Maybe we have not yet mentally come out from the shadowy caves, even if our bodies have. Maybe we just cannot understand this brave new world we have created. Maybe it simply goes too fast for us.

Are these excuses for delving into the realms of irrationality? Should we give up on our advances and go back to the “good old days” of superstition? Of course not. But we need to address these issues, in a way that doesn’t turn us away from reason, but makes us welcome it.

Knowledge is a double-edged sword: We gain from it, but we discover new pitfalls too. Fire could be an obedient servant, but also a fierce master. With every step forward, we tend to take a half step back: We worry about technology and where it will lead us.
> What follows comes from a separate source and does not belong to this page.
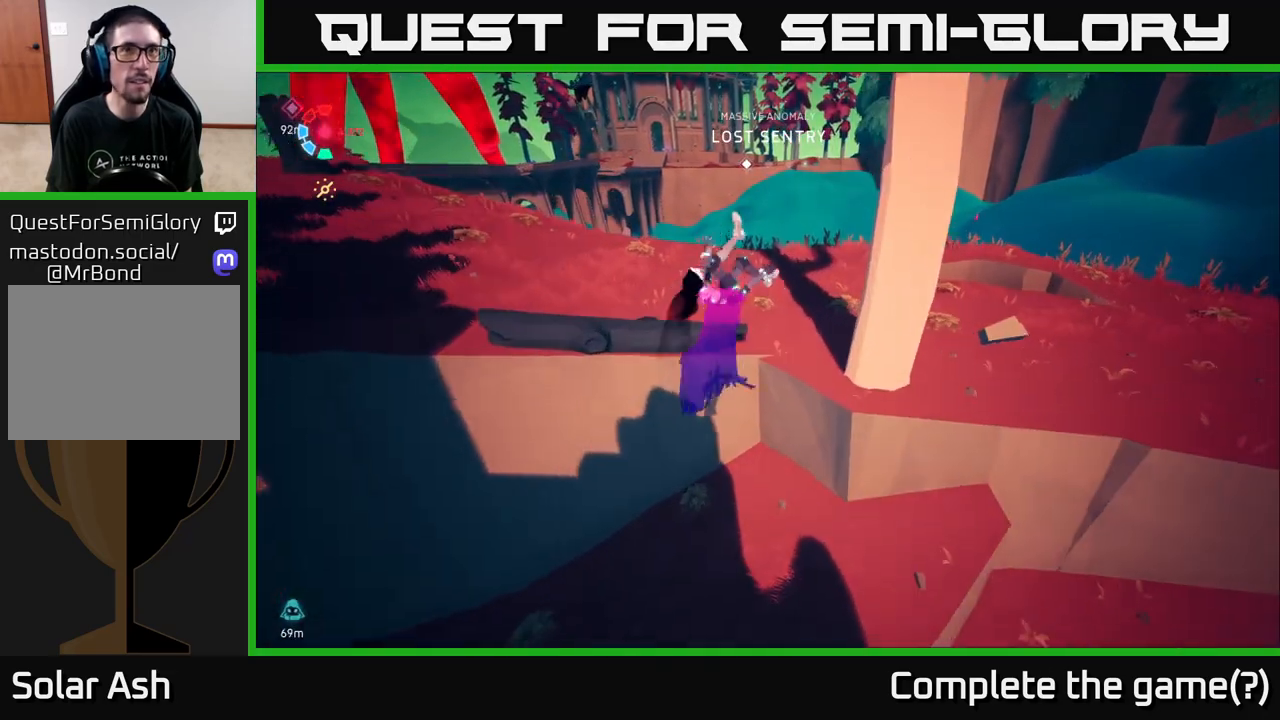
{"buttons": ["L2"], "left_stick": "up", "right_stick": "up-left", "events": [[117, "A", "up"], [433, "left_stick", "up"], [467, "right_stick", "up-left"]]}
Fear of the future and what it will bring us, is deeply rooted in Man. But we will not be released from this fear by reading animal intestines by the fire, or casting spells in the full moonlight. We stand a much better chance with science. We gain nothing from ignoring the vast benefits that science and technology has brought us. We must always be looking for new ways of thinking, new ways of improving. But we must not be so open-minded that our brains fall out!

SkepticReport hopes to help dispel the darkness by providing a forum for skeptical and critical thinking.